Among the lines below, return each one that contains the word "years".

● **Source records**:

::::::::

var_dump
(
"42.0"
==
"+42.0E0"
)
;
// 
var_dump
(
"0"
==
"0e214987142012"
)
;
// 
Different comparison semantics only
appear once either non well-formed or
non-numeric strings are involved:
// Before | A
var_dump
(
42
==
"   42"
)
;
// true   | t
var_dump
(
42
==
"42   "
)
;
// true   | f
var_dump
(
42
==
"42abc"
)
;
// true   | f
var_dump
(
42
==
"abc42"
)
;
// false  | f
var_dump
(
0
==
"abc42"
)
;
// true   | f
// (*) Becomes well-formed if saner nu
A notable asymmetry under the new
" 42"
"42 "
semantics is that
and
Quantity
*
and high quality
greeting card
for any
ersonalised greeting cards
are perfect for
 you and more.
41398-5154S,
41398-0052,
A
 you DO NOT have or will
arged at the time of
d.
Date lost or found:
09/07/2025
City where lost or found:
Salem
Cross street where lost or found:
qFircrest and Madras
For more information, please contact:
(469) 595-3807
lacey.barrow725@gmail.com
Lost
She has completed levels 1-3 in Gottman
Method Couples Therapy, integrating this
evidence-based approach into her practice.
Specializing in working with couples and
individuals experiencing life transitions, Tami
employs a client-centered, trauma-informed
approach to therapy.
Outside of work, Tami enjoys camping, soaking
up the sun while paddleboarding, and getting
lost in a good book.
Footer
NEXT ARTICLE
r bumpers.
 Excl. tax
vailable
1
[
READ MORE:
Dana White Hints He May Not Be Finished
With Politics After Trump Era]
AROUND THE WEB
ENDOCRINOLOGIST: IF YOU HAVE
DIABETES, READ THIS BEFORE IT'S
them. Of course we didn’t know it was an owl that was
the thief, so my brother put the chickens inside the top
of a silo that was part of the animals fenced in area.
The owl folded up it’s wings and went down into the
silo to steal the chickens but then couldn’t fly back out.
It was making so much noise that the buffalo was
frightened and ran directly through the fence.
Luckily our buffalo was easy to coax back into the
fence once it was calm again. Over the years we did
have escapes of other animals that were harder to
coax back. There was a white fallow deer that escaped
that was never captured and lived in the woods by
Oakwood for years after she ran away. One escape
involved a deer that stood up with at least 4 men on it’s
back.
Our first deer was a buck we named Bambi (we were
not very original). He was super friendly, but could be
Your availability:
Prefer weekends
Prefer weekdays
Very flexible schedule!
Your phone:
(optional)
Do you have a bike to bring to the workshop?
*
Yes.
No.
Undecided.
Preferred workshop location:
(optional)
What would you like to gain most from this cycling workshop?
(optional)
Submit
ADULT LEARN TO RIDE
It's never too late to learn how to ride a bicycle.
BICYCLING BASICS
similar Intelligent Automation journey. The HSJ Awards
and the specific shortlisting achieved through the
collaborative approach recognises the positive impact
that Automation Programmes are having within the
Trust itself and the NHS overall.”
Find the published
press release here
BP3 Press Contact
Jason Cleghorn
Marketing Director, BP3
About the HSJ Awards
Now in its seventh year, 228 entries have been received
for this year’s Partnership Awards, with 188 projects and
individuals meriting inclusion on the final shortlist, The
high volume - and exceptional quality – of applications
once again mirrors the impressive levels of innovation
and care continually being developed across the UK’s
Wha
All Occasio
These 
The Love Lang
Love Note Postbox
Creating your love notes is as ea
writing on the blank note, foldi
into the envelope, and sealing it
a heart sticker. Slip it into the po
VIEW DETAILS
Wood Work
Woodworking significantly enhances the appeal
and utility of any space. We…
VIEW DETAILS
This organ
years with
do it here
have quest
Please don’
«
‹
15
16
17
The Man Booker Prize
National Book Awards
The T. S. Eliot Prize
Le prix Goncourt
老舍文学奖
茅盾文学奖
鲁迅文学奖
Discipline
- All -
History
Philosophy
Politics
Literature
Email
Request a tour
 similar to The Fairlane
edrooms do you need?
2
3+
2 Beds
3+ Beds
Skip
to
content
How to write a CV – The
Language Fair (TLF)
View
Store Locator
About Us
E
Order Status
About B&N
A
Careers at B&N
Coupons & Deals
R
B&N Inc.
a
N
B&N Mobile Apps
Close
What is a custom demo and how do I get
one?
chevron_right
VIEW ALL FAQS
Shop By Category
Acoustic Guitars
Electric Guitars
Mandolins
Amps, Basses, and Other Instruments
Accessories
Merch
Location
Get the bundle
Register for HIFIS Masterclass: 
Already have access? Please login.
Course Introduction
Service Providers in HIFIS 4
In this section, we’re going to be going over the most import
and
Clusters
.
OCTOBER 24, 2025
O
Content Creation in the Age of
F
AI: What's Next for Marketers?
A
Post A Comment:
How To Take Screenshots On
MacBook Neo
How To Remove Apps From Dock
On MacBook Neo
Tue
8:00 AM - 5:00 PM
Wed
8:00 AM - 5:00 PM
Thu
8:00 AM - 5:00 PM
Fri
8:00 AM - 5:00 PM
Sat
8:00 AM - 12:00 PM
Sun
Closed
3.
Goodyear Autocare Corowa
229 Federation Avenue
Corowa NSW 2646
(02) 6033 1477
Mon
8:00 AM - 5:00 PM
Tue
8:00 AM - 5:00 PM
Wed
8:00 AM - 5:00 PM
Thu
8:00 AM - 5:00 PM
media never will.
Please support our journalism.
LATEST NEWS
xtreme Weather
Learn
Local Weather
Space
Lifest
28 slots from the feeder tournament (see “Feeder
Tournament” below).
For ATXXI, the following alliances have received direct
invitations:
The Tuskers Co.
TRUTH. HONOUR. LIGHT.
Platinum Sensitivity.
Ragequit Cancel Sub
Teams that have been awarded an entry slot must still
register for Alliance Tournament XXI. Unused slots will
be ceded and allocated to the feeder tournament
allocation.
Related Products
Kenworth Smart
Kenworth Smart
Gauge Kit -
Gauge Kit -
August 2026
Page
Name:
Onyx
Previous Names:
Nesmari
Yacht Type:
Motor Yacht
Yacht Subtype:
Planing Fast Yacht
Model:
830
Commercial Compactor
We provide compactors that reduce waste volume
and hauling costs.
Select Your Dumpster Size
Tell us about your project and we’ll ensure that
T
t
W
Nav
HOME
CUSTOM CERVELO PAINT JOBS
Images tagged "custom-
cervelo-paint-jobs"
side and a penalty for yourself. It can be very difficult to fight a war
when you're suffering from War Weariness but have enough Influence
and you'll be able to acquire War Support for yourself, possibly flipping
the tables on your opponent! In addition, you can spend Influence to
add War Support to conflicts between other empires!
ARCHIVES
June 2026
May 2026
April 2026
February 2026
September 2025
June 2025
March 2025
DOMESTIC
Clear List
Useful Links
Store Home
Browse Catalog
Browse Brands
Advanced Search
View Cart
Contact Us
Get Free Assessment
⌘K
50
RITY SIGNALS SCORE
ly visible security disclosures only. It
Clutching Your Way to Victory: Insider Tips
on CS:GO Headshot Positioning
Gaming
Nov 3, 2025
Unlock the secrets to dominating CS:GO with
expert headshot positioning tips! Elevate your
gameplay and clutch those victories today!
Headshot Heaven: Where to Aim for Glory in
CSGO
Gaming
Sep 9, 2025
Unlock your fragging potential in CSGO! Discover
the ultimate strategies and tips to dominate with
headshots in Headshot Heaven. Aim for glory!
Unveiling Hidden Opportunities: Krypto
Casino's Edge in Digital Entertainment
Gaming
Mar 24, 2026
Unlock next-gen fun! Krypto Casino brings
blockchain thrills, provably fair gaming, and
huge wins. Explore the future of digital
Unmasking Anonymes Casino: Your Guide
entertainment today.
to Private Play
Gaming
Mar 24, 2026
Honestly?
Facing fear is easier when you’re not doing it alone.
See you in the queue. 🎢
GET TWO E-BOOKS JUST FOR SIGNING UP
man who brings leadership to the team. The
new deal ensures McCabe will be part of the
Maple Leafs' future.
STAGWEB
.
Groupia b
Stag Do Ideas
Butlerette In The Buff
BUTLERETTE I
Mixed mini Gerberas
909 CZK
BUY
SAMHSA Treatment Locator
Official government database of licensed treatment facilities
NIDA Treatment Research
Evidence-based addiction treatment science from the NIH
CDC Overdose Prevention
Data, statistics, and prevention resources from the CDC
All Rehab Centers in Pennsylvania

::::::::

● **Reply**:
fence once it was calm again. Over the years we did
Oakwood for years after she ran away. One escape
years with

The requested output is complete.